(Stored data entries)
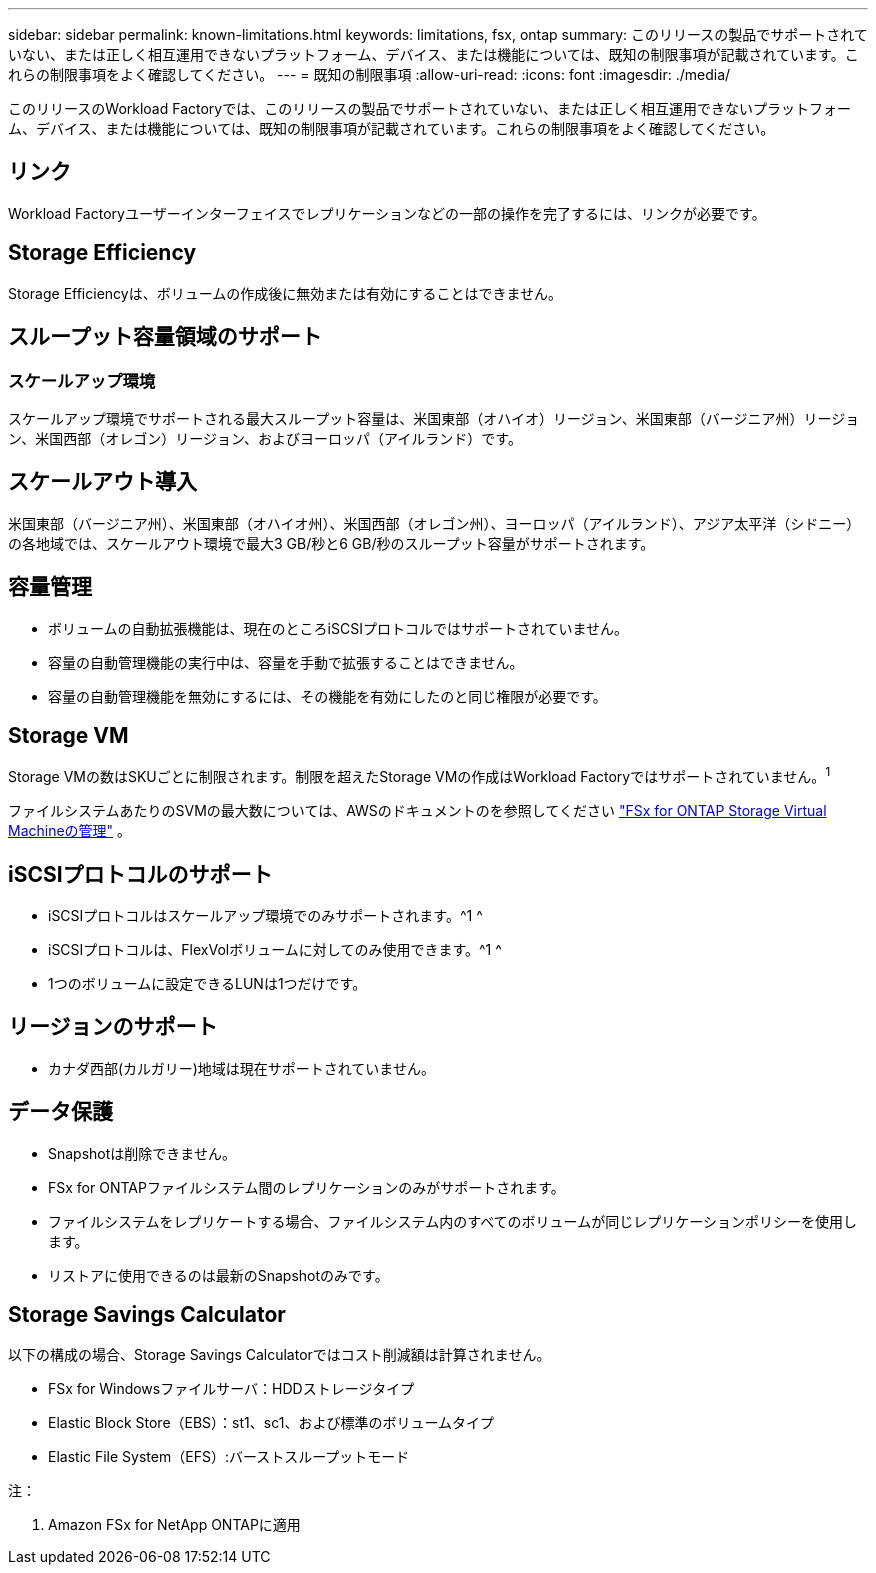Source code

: ---
sidebar: sidebar 
permalink: known-limitations.html 
keywords: limitations, fsx, ontap 
summary: このリリースの製品でサポートされていない、または正しく相互運用できないプラットフォーム、デバイス、または機能については、既知の制限事項が記載されています。これらの制限事項をよく確認してください。 
---
= 既知の制限事項
:allow-uri-read: 
:icons: font
:imagesdir: ./media/


[role="lead"]
このリリースのWorkload Factoryでは、このリリースの製品でサポートされていない、または正しく相互運用できないプラットフォーム、デバイス、または機能については、既知の制限事項が記載されています。これらの制限事項をよく確認してください。



== リンク

Workload Factoryユーザーインターフェイスでレプリケーションなどの一部の操作を完了するには、リンクが必要です。



== Storage Efficiency

Storage Efficiencyは、ボリュームの作成後に無効または有効にすることはできません。



== スループット容量領域のサポート



=== スケールアップ環境

スケールアップ環境でサポートされる最大スループット容量は、米国東部（オハイオ）リージョン、米国東部（バージニア州）リージョン、米国西部（オレゴン）リージョン、およびヨーロッパ（アイルランド）です。



== スケールアウト導入

米国東部（バージニア州）、米国東部（オハイオ州）、米国西部（オレゴン州）、ヨーロッパ（アイルランド）、アジア太平洋（シドニー）の各地域では、スケールアウト環境で最大3 GB/秒と6 GB/秒のスループット容量がサポートされます。



== 容量管理

* ボリュームの自動拡張機能は、現在のところiSCSIプロトコルではサポートされていません。
* 容量の自動管理機能の実行中は、容量を手動で拡張することはできません。
* 容量の自動管理機能を無効にするには、その機能を有効にしたのと同じ権限が必要です。




== Storage VM

Storage VMの数はSKUごとに制限されます。制限を超えたStorage VMの作成はWorkload Factoryではサポートされていません。^1^

ファイルシステムあたりのSVMの最大数については、AWSのドキュメントのを参照してください link:https://docs.aws.amazon.com/fsx/latest/ONTAPGuide/managing-svms.html#max-svms["FSx for ONTAP Storage Virtual Machineの管理"^] 。



== iSCSIプロトコルのサポート

* iSCSIプロトコルはスケールアップ環境でのみサポートされます。^1 ^
* iSCSIプロトコルは、FlexVolボリュームに対してのみ使用できます。^1 ^
* 1つのボリュームに設定できるLUNは1つだけです。




== リージョンのサポート

* カナダ西部(カルガリー)地域は現在サポートされていません。




== データ保護

* Snapshotは削除できません。
* FSx for ONTAPファイルシステム間のレプリケーションのみがサポートされます。
* ファイルシステムをレプリケートする場合、ファイルシステム内のすべてのボリュームが同じレプリケーションポリシーを使用します。
* リストアに使用できるのは最新のSnapshotのみです。




== Storage Savings Calculator

以下の構成の場合、Storage Savings Calculatorではコスト削減額は計算されません。

* FSx for Windowsファイルサーバ：HDDストレージタイプ
* Elastic Block Store（EBS）：st1、sc1、および標準のボリュームタイプ
* Elastic File System（EFS）:バーストスループットモード


注：

. Amazon FSx for NetApp ONTAPに適用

HOW TO COMPLETE THIS TASK:
The entries are to be written out in full and exactly, apart from the pictures.

ANSWER TO THIS TASK:
Source code

: ---
sidebar: sidebar 
permalink: known-limitations.html 
keywords: limitations, fsx, ontap 
summary: このリリースの製品でサポートされていない、または正しく相互運用できないプラットフォーム、デバイス、または機能については、既知の制限事項が記載されています。これらの制限事項をよく確認してください。 
---
= 既知の制限事項
:allow-uri-read: 
:icons: font
:imagesdir: ./media/


[role="lead"]
このリリースのWorkload Factoryでは、このリリースの製品でサポートされていない、または正しく相互運用できないプラットフォーム、デバイス、または機能については、既知の制限事項が記載されています。これらの制限事項をよく確認してください。



== リンク

Workload Factoryユーザーインターフェイスでレプリケーションなどの一部の操作を完了するには、リンクが必要です。



== Storage Efficiency

Storage Efficiencyは、ボリュームの作成後に無効または有効にすることはできません。



== スループット容量領域のサポート



=== スケールアップ環境

スケールアップ環境でサポートされる最大スループット容量は、米国東部（オハイオ）リージョン、米国東部（バージニア州）リージョン、米国西部（オレゴン）リージョン、およびヨーロッパ（アイルランド）です。



== スケールアウト導入

米国東部（バージニア州）、米国東部（オハイオ州）、米国西部（オレゴン州）、ヨーロッパ（アイルランド）、アジア太平洋（シドニー）の各地域では、スケールアウト環境で最大3 GB/秒と6 GB/秒のスループット容量がサポートされます。



== 容量管理

* ボリュームの自動拡張機能は、現在のところiSCSIプロトコルではサポートされていません。
* 容量の自動管理機能の実行中は、容量を手動で拡張することはできません。
* 容量の自動管理機能を無効にするには、その機能を有効にしたのと同じ権限が必要です。




== Storage VM

Storage VMの数はSKUごとに制限されます。制限を超えたStorage VMの作成はWorkload Factoryではサポートされていません。^1^

ファイルシステムあたりのSVMの最大数については、AWSのドキュメントのを参照してください link:https://docs.aws.amazon.com/fsx/latest/ONTAPGuide/managing-svms.html#max-svms["FSx for ONTAP Storage Virtual Machineの管理"^] 。



== iSCSIプロトコルのサポート

* iSCSIプロトコルはスケールアップ環境でのみサポートされます。^1 ^
* iSCSIプロトコルは、FlexVolボリュームに対してのみ使用できます。^1 ^
* 1つのボリュームに設定できるLUNは1つだけです。




== リージョンのサポート

* カナダ西部(カルガリー)地域は現在サポートされていません。




== データ保護

* Snapshotは削除できません。
* FSx for ONTAPファイルシステム間のレプリケーションのみがサポートされます。
* ファイルシステムをレプリケートする場合、ファイルシステム内のすべてのボリュームが同じレプリケーションポリシーを使用します。
* リストアに使用できるのは最新のSnapshotのみです。




== Storage Savings Calculator

以下の構成の場合、Storage Savings Calculatorではコスト削減額は計算されません。

* FSx for Windowsファイルサーバ：HDDストレージタイプ
* Elastic Block Store（EBS）：st1、sc1、および標準のボリュームタイプ
* Elastic File System（EFS）:バーストスループットモード


注：

. Amazon FSx for NetApp ONTAPに適用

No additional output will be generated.